Bacaan Latihan
<<<<
Jangan sampai pendidikan
karakter yang dielu-elukan oleh berbagai universitas ini hanyalah dijadikan
salah satu mata kuliah syarat kelulusan saja, tetapi juga benar-benar bisa
menjadi usaha pemecahan masalah kemerosotan moral di kalangan mahasiswa pada
khususnya dan semua generasi muda pada umumnya. Karena dengan mengubah pemuda
kita dapat menggebrak dunia. Selain itu pendidikan karakter dimampukan untuk
mengubah nilai-nilai budaya luar yang berkembang di siswa pendidikan dasar dan
menengah untuk menjadikan Pancasila sebagai penyaring moral bagi gejala amoral
yang terjadi di Bangsa Indonesia.
D.
Pentingnya Pendidikan Karakter
Pendidikan karakter di
zaman ini semakin penting dan mendesak karena beberapa situasi yang dihadapi
zaman ini. Misalnya, pengaruh globalisasi yang menawarkan, di samping sesuatu
yang baik, juga nilai yang tidak baik seperti: konsumerisme, seks bebas,
narkoba, pelampiasan nafsu manusiawi dengan melupakan hidup imani dan rohani.
Kemerosotan karakter berbangsa kita; konflik antarsuku, agama, ras, kepentingan
kelompok. Pasar bebas yang menyebabkan hanya orang yang bermutu dan kuat dapat
menang sedangkan yang lemah dan tidak bermutu akan mati. Lapangan kerja yang
makin sempit, persoalan hidup yang makin kompleks, dan membutuhkan semangat dan
daya juga dalam hidup ini. Kepekaan sosial masyarakat yang makin berkurang dan
perkembangkan individualisme yang makin tinggi di zaman ini .
>>>>
Yang Harus Dikerjakan
Menurut bacaan tentang pendidikan karakter, nilai tidak baik apa saja yang ditawarkan oleh pengaruh globalisasi?

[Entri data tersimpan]
<<<<
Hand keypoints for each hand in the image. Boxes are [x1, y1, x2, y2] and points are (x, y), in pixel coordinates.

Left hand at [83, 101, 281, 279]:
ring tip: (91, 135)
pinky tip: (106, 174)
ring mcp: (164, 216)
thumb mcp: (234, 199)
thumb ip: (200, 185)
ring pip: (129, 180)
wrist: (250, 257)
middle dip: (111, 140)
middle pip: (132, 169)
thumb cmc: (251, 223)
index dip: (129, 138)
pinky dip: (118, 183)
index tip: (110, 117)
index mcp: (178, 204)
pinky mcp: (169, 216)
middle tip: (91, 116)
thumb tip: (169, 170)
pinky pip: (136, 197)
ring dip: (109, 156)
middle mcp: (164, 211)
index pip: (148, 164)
>>>>
<<<<
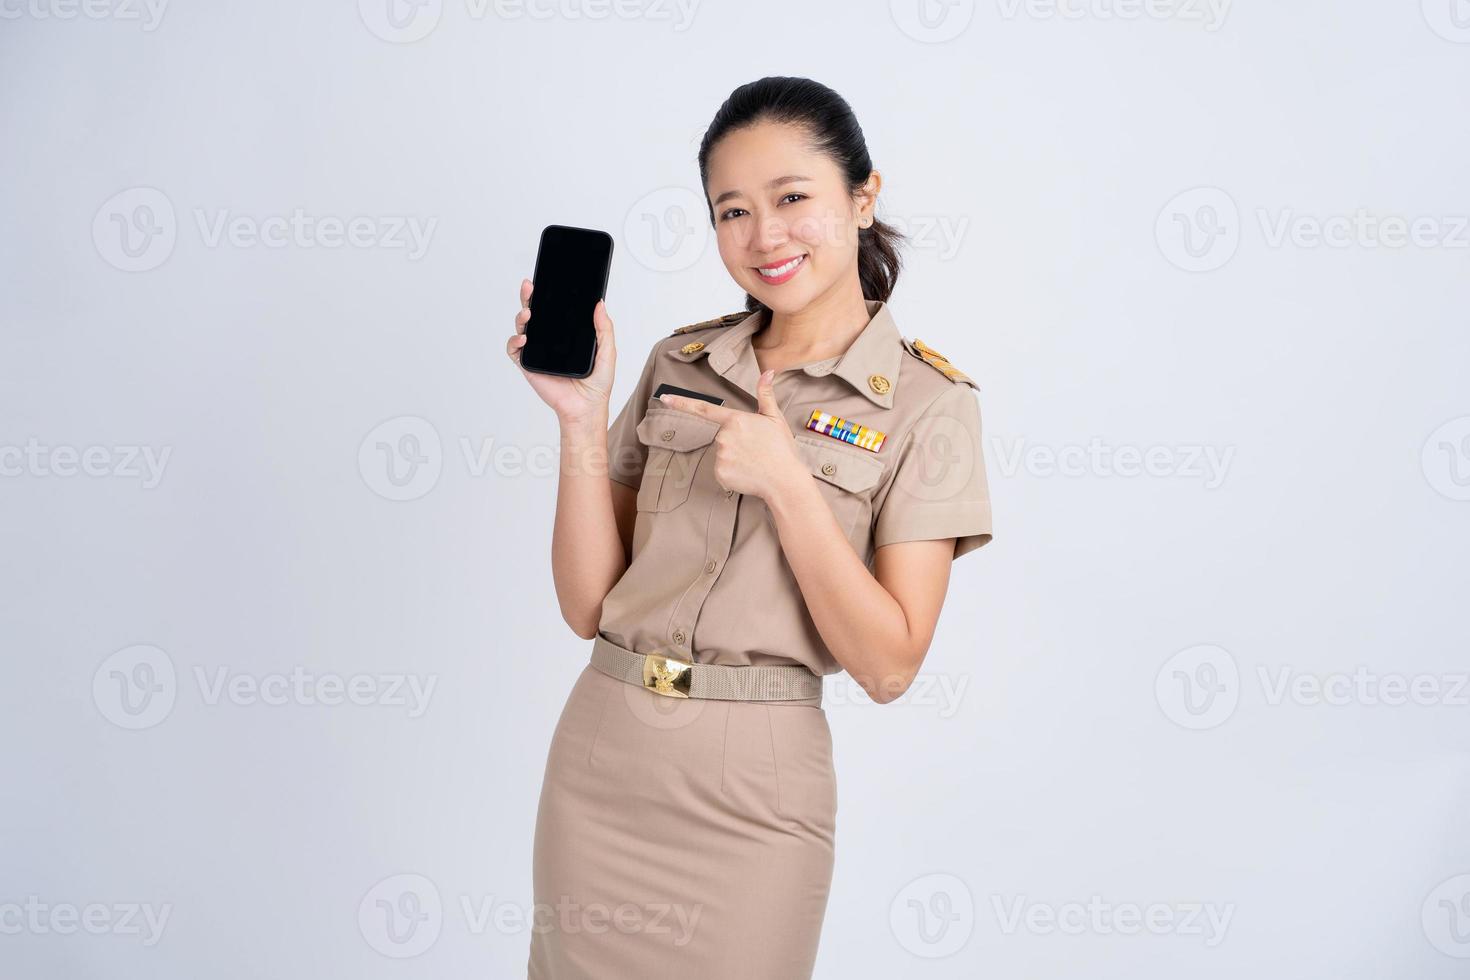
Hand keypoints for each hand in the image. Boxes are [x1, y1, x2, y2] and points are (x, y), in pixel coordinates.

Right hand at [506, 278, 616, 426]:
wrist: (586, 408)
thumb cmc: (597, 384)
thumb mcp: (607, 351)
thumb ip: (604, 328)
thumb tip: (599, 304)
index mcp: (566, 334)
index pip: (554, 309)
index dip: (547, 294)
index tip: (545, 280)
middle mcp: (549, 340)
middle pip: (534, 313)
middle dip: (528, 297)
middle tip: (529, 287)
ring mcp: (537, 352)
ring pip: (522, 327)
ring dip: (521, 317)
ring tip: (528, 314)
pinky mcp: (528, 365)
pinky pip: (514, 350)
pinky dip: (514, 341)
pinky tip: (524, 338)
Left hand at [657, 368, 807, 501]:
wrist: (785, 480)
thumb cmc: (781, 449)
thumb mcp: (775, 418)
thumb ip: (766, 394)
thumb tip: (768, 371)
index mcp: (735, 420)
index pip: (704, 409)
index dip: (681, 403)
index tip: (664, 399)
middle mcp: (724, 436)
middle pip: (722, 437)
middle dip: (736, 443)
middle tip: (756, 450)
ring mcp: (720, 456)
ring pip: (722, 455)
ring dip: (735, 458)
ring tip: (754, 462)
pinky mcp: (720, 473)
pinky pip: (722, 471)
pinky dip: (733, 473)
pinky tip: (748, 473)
>>>>
Hasil
Konsumerisme, seks bebas, narkoba, dan pelampiasan nafsu manusiawi dengan melupakan hidup imani dan rohani.